The report, which features a wide-range of comments and interviews with representatives from Freed Voices, Room to Heal, Doctors of the World (DOTW) UK, Praxis, Latin American Women’s Rights Service (LAWRS), Every Child Protected Against Trafficking (ECPAT) UK, Bail for Immigration Detainees (BID), National Education Union and Pathway, makes recommendations across three areas of vital public services.

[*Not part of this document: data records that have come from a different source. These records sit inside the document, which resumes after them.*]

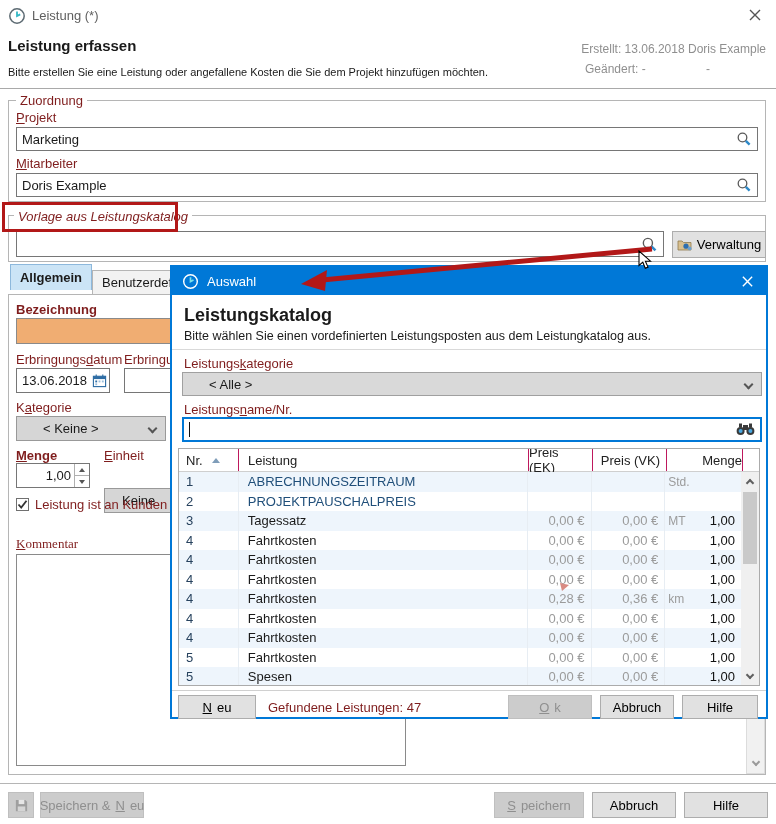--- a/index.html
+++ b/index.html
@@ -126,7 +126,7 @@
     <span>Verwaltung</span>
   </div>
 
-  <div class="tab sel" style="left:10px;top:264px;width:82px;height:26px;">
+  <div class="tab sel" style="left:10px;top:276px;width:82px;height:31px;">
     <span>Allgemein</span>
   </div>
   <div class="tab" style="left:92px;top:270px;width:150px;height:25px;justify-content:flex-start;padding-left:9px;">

These recommendations include:

Education

  • The Department for Education (DfE) should commit to a firewall between its data and Home Office immigration enforcement. It should withdraw from the tracing Memorandum of Understanding (MOU) and make a public commitment not to re-enter any similar agreement in the future.
  • The DfE should delete nationality and country of birth data collected 2016 – 2018, which was collected from children and families effectively under false pretences and not for an educational purpose.

Policing

  • Individual police forces should commit to, and rapidly implement, a firewall between their interactions with victims and witnesses of crime and the data they hold on them, and Home Office immigration enforcement. They should not refer victims or witnesses of crime to the Home Office for immigration enforcement purposes.
  • The Government should approach undocumented immigration as a civil, rather than a criminal matter. The low-level immigration offences should be repealed.
  • The Home Office and police should significantly reduce their collaboration for immigration enforcement purposes. Infrastructure in police stations that undermines safe reporting of crime by undocumented victims and witnesses, including immigration officers in custody suites, should be dismantled.

Health

  • The Home Office and the DHSC should end the practice of charging migrants for healthcare, and associated data-sharing practices.
  • The Home Office should destroy and not use for any purpose the information obtained from the Secretary of State for Health or NHS Digital under the terms of the now defunct MOU.
  • NHS Digital and the DHSC should commit to a permanent firewall between personal data that they hold on patients and Home Office immigration enforcement.

Data protection

  • The Government should amend the Data Protection Act 2018 to remove the ‘immigration control’ exemption set out at Schedule 2, Part 1, paragraph 4.
  • The Government should reinstate immigration legal aid and appeal rights, as well as introducing internal quality assurance mechanisms into the Home Office to improve the quality of initial decisions on immigration claims.